Try it |
With the pictures set aside, reproduce each entry precisely as it reads.

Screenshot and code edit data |
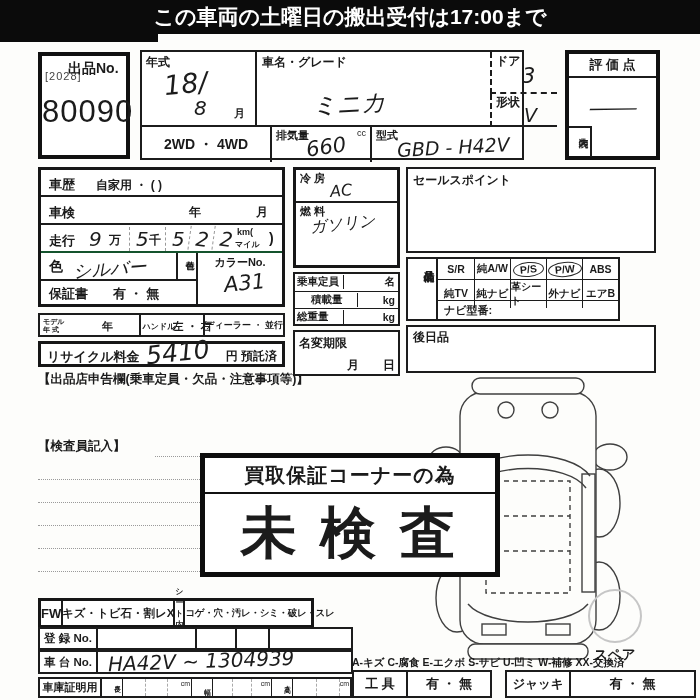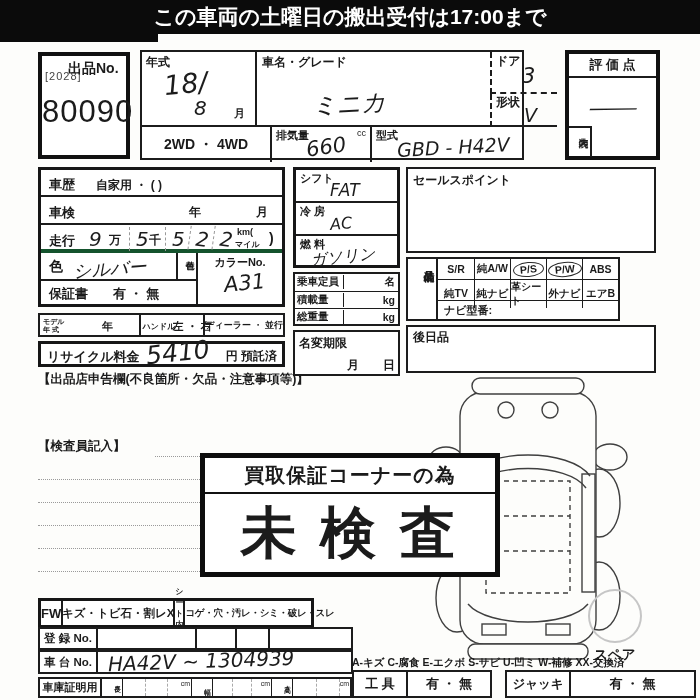--- a/index.html
+++ b/index.html
@@ -137,10 +137,6 @@
 
   <div class="abs" style="left:293px;top:167px;width:107px;height:101px;border:3px solid #161616;background:#fff;">
     <div style="height:31px;border-bottom:2px solid #1c1c1c;position:relative;">
-      <span class="abs b" style="left:4px;top:1px;font-size:11px;">シフト</span>
-      <span class="abs hw" style="left:34px;top:10px;font-size:17px;">FAT</span>
-    </div>
-    <div style="height:31px;border-bottom:2px solid #1c1c1c;position:relative;">
       <span class="abs b" style="left:4px;top:1px;font-size:11px;">冷 房</span>
       <span class="abs hw" style="left:34px;top:11px;font-size:16px;transform:rotate(-5deg);">AC</span>
     </div>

Solution below |
--- a/index.html
+++ b/index.html
@@ -137,10 +137,6 @@
 
   <div class="abs" style="left:293px;top:167px;width:107px;height:101px;border:3px solid #161616;background:#fff;">
     <div style="height:31px;border-bottom:2px solid #1c1c1c;position:relative;">
-      <span class="abs b" style="left:4px;top:1px;font-size:11px;">シフト</span>
-      <span class="abs hw" style="left:34px;top:10px;font-size:17px;">FAT</span>
-    </div>
-    <div style="height:31px;border-bottom:2px solid #1c1c1c;position:relative;">
       <span class="abs b" style="left:4px;top:1px;font-size:11px;">冷 房</span>
       <span class="abs hw" style="left:34px;top:11px;font-size:16px;transform:rotate(-5deg);">AC</span>
     </div>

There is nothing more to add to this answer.